I began development in the latter part of 1999. Before the year ended, I had used Genie at my workplace to deal with invisible files that the Finder ignored. The next summer I demoed Genie at MacHack 15’s Best Hack contest (providing a counterpoint to the development of Mac OS X). But despite the intensity of my efforts, Genie got off to a modest start. The first revision checked into SourceForge (in March 2001) was a monolithic, single-threaded application. The shell was built into the kernel, and every command was a shell builtin.

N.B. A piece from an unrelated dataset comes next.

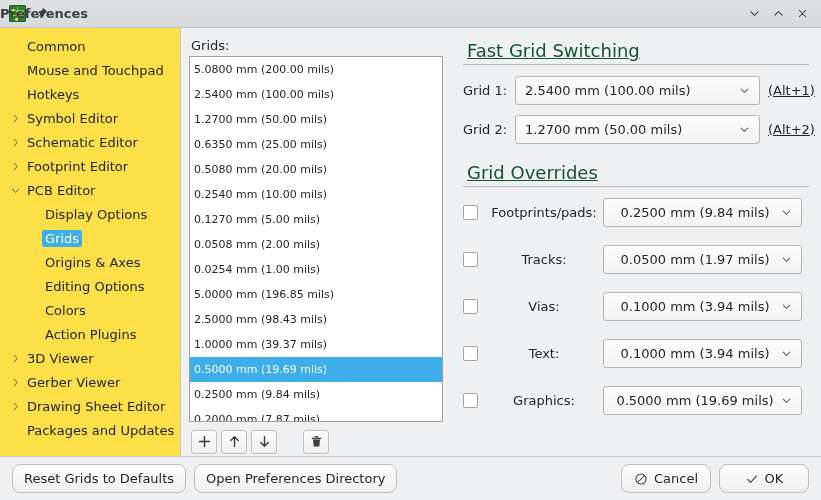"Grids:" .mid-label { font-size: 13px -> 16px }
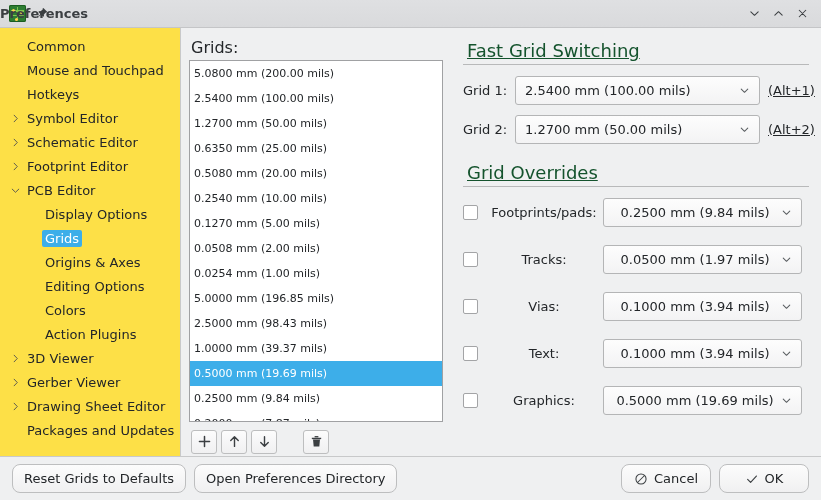"Fast Grid Switching" .group-header { color: #14532d -> #7f1d1d; font-size: 18px -> 11px; text-decoration: underline -> none }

There was no POSIX API yet; all filing operations used Mac OS routines. I hadn’t yet learned about RAII or smart pointers; for memory management, I actually implemented NeXTstep autorelease pools in C++. In short, I really didn’t know what the hell I was doing.
Part Four: MacRelix
After more than a decade of development, I finally thought of a workable name: MacRelix. It started with the prefix 'Mac', clearly marking it as a Mac application. As the name of a Unix-like system, it satisfied the convention of ending in either 'ux' or 'ix'. And the play on 'relics' was just the right amount of self-deprecation, as well as a clue that MacRelix was more at home in the 1990s — a prior century (or even millennium) in the software world.
Nowadays, MacRelix has pipes, signals, system calls, TCP sockets, and more. It works on both 68K and PowerPC Mac systems and builds as Carbon to run natively in OS X. It can be used on any Mac OS version from System 7 to Mac OS X 10.6 "Snow Leopard" (after which Apple removed the Rosetta PowerPC emulator). I haven’t implemented fork() yet, but I know how to do it. In addition to a Unix-like file system interface (which even handles long names by storing them in Desktop database comment fields)), MacRelix has a /proc filesystem (with human readable stack crawls) and also maps various parts of Mac OS (e.g. the ROM image in /sys/mac/rom).
It even has a virtual filesystem as a portable windowing API, called FORGE (File-Oriented, Reflective Graphical environment), which may be the most important feature of all. Eventually I’ll set aside MacRelix along with the rest of classic Mac OS, but FORGE is a concept that you’ll see on modern Unix-based systems in the future.